Asian Centre for Human Rights

Dedicated to promotion and protection of human rights in Asia

ACHR Index: PR/ML/02/05
29 August 2005

National laws increase the risks of trafficking,
UN meeting told in Beijing

Beijing/New Delhi: The Asian Centre for Human Rights in its report, “Beyond Gender: Illegal Laws, Ethnicity, Armed Conflicts and Trafficking” ( released today for the Inter-governmental meeting of the Framework on Regional Cooperation for the Promotion and Protection of Human Rights in the Asia-Pacific Region being held in Beijing from 29 August to 2 September 2005 stated that national laws of many countries including Thailand and China increase the risk of trafficking and hill tribes/ ethnic minorities have been disproportionate victims of trafficking. Between 8,00,000 and 9,00,000 are trafficked every year and one third of them are trafficked within and from Southeast Asia. Around 30% of commercial sex workers in Southeast Asia are under 18 years of age.  In India alone, reportedly an estimated 2.3 million are engaged in prostitution, a quarter of whom are minors.

“While many governments have been adopting anti-trafficking laws, some governments like Thailand and China have so far failed to address the laws which increase the risks of trafficking” – stated Mr Suhas Chakma, Director of Asian Centre for Human Rights.

The children of refugees, migrants and hill-tribes in Thailand are not allowed birth registration and they remain most vulnerable to trafficking. In addition, about 3,77,677 hill tribes whose citizenship applications have not been processed as yet, are not allowed to move freely depending on the colour of identity cards issued to them. Thailand is an “Open Jail” for them as they can be sent to jail for moving out of their villages or sub-divisions.

“Women belonging to these hill tribes cannot register births or marriages, cannot have access to education or jobs or public health care services. Traffickers and unscrupulous employers exploit their statelessness and they remain at the mercy of the employers and traffickers,” stated Mr Chakma.

There are about 130 million internal migrants presently in China and millions of them are illegal under the hukou system as provided under the Provision of the People's Republic of China on Household Registration of 1958. Under this provision, citizens do not have the right to selecting the place of their residence. Those who migrate without seeking permission are “illegal” and can be subjected to detention and various punishments, in addition to denial of economic and social rights. In 2000, there were reportedly 3.2 million instances of detention under Custody and Repatriation.

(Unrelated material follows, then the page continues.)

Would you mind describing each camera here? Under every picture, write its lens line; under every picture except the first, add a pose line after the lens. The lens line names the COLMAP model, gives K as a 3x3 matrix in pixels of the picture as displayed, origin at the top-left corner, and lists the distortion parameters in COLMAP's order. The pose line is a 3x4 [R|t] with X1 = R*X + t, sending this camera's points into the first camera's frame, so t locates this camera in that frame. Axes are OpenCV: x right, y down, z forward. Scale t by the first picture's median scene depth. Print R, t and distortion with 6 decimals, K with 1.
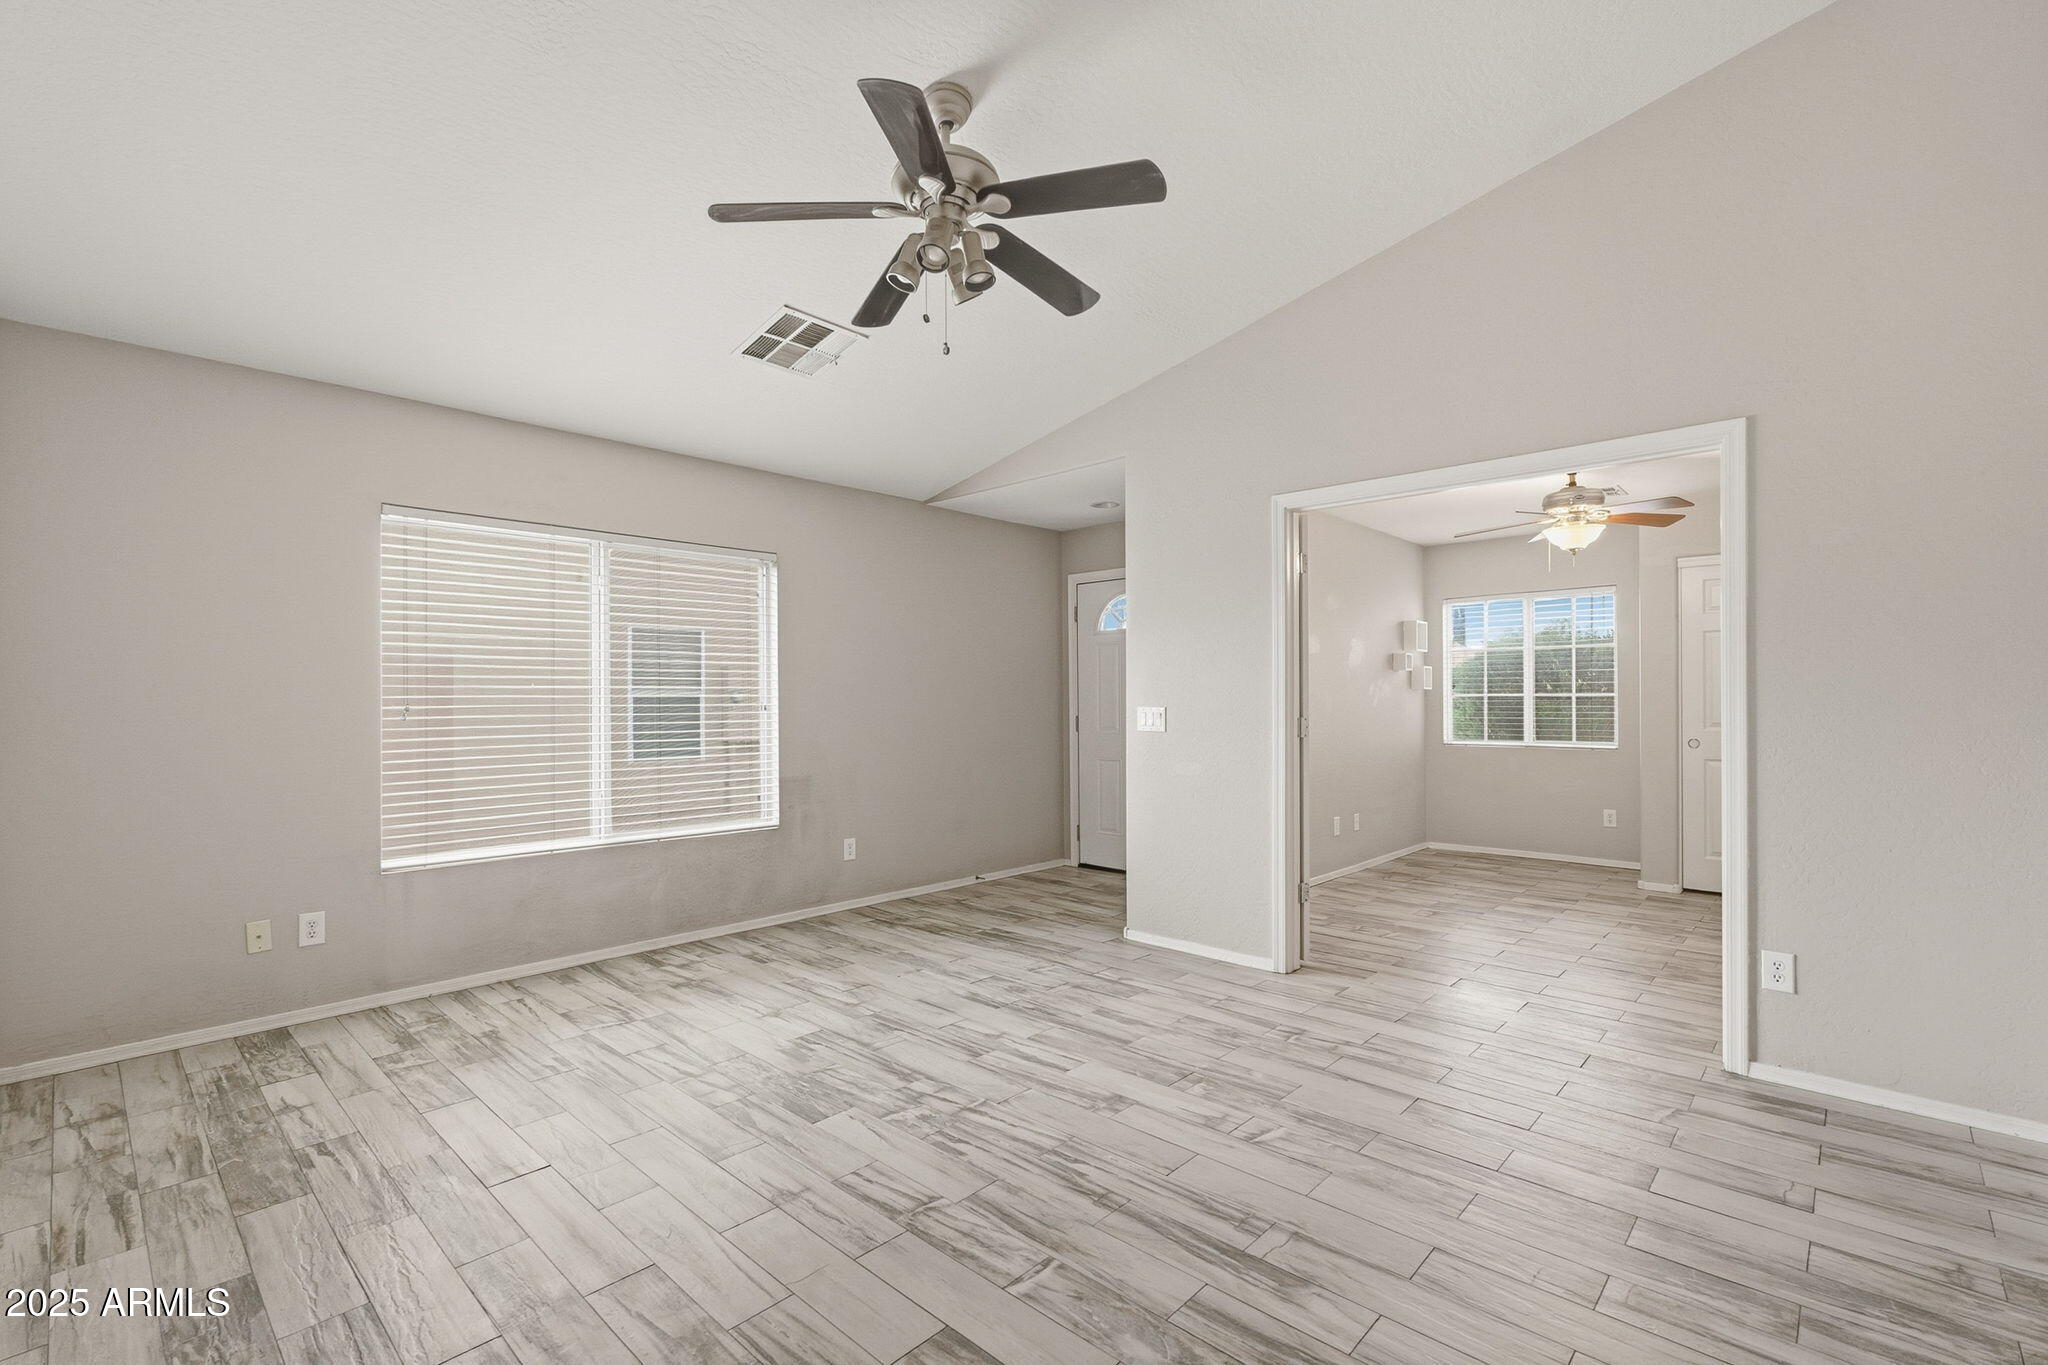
lens RADIAL K [[905.5, 0, 1022.4], [0, 905.5, 688.5], [0, 0, 1]] dist [-0.000307, 0.000569]
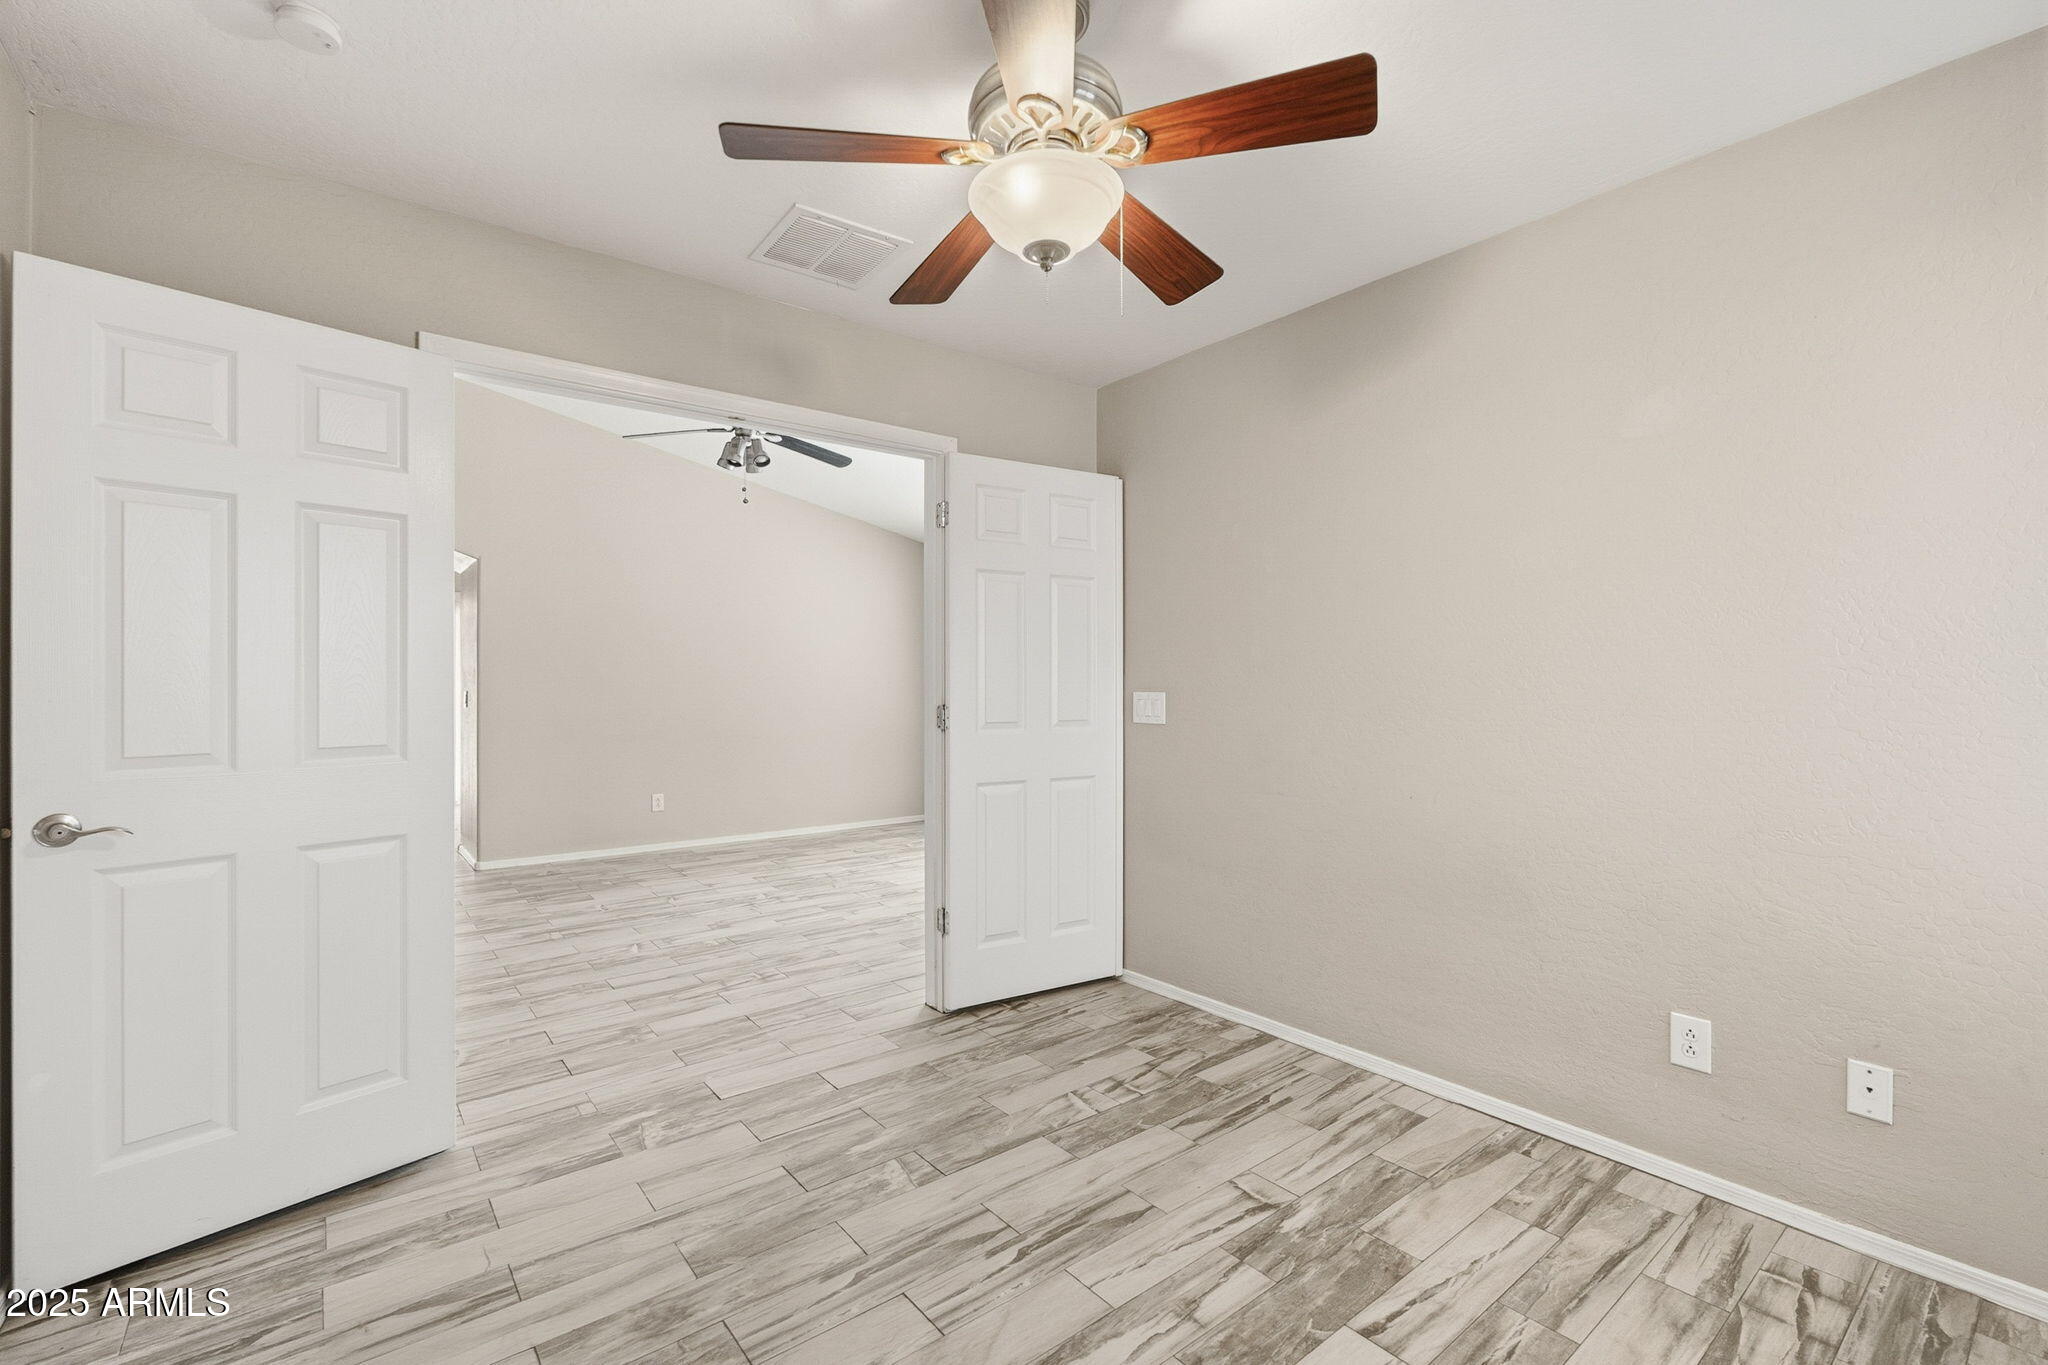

The "vast majority" of detainees were internal migrants from rural areas.

“The illegal internal migrants under the hukou system are vulnerable to trafficking and the response of the government of China to change the law has been slow” – further stated Mr Chakma.

Though victims of trafficking come from different races and nationalities, indigenous peoples/hill tribes and ethnic minorities constitute disproportionate majority among the victims of trafficking because of discrimination, extreme poverty and lack of any rights. In addition, beyond the wars in Iraq and Afghanistan, internal armed conflicts in Asia - whether in Bangladesh, India, Indonesia, Laos, Myanmar, Nepal, Philippines and Sri Lanka - involve ethnic minority groups. The hill tribes in Cambodia, Thailand and Vietnam are victims of institutionalised discrimination.

About 90% of trafficked sex workers in northern Thailand are Burmese nationals, mainly ethnic minorities. In 2004, a survey by ILO found that 43.1 percent of trafficked persons belong to Janjatis in Nepal. In 2004, a survey of the NHRC of India found that 70% of the victims were from deprived sections of society”.

“Trafficking of Myanmarese nationals is interlinked with the political situation in Myanmar and without improvement of the situation in that country, trafficking of Burmese nationals is unlikely to end. But such issues are often sidelined by diplomatic niceties” – asserted Chakma.

Asian Centre for Human Rights recommended to the Inter-Governmental Conference which is discussing the issue of combating trafficking to ensure collection of disaggregated data of the victims of trafficking on the basis of their ethnic origin and nationality, amend the Nationality Laws of Thailand and Provision of the People's Republic of China on Household Registration of 1958, ensure a cheaper and simpler method for issuing work permits for all migrants including the provision of better information about the rights of migrants and their families and effective inspection of workplaces to ensure compliance with labor standards and the enforcement of legislation combating human trafficking, recognise the rights of refugees and ensure proper registration of all refugees and internally displaced persons; ensure proper rehabilitation for the IDPs and access adequate humanitarian assistance including to the United Nations and humanitarian agencies; and to institutionalise cross border cooperation by signing bilateral and multilateral agreements, among others, for sharing of information and apprehension and prosecution of the traffickers and their agents.